Ford Madox Hueffer draws attention to this work, of which there had been an earlier version in 1851, saying that it "shows Rossetti’s strong liking for subjects connected with the supernatural — his strong liking, because so very much of Rossetti’s most fervent individuality is thrown into, and expressed in, this drawing of two lovers, who, walking in a wood, meet their doppel-gaengers and are lamentably stricken by the presage of approaching disaster. It is one of Rossetti's best designs" (54).

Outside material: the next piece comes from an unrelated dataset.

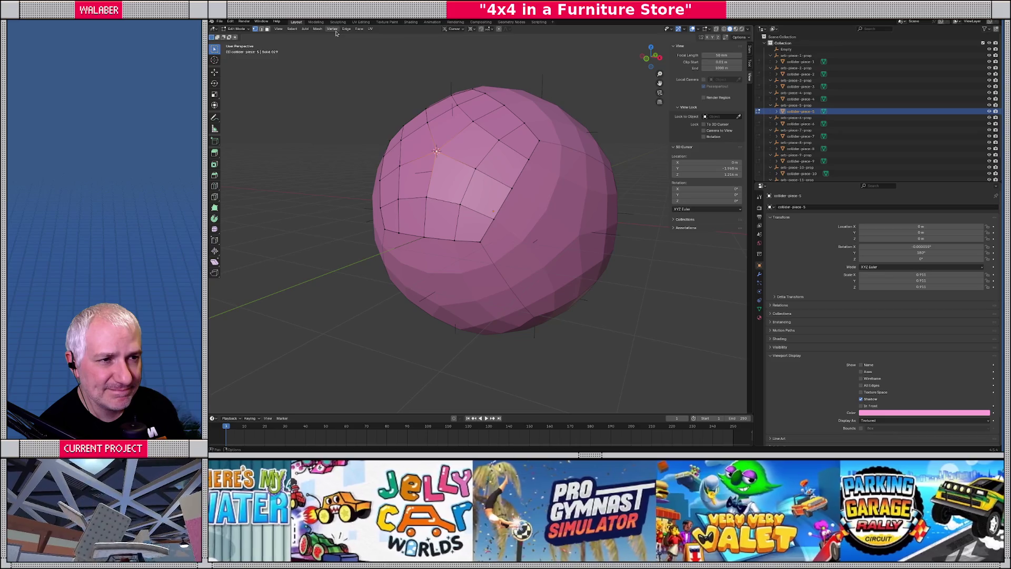
{"action": "left_click", "coordinate": [317, 30]}
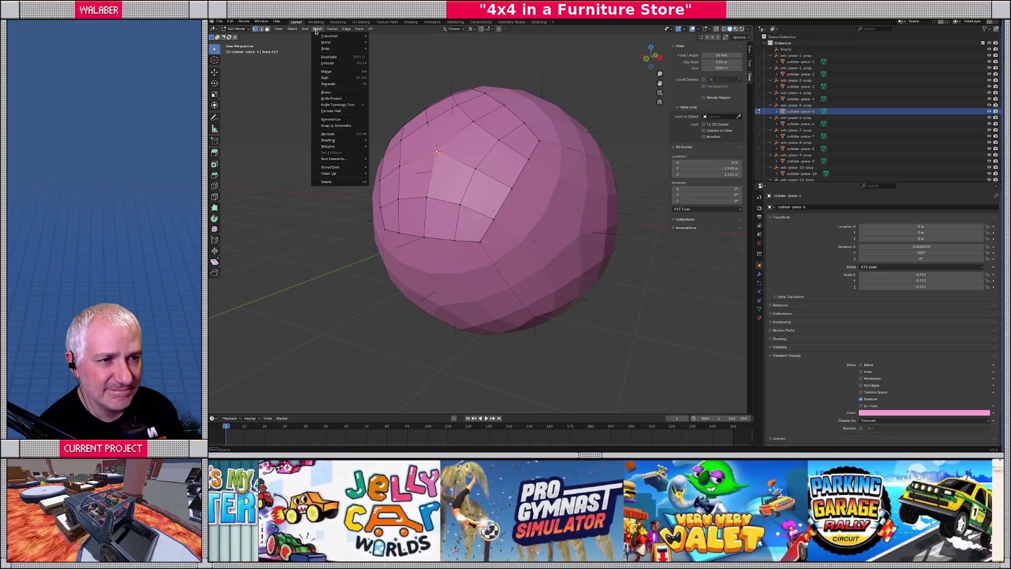
{"action": "left_click", "coordinate": [316, 30]}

According to Virginia Surtees, the 1851 drawing was "either lost or destroyed", so the ink and wash version on the right must have been the one executed "during the artist's honeymoon in Paris (1860)" to replace that. It seems odd to have worked on this on a honeymoon. Whatever the particular context, it is clear that the concept had some special meaning for Rossetti: "Called by Rossetti the ‘Bogie drawing’, it illustrates the legend of the Doppelgänger which had fascinated him since childhood" (Surtees). — Jacqueline Banerjee.
Bibliography
"How They Met Themselves: 2300." Fitzwilliam Museum. Web. 11 July 2022.
How They Met Themselves, by Rossetti." Fitzwilliam Museum. Web. 11 July 2022.
Hueffer, Ford Madox. Rossetti: A Crical Essay on His Art. London: Duckworth, 1914. Internet Archive. Million Books Project. Web. 11 July 2022.
Surtees, Virginia, qtd. in "How They Met Themselves." Rossetti Archive. Web. 11 July 2022.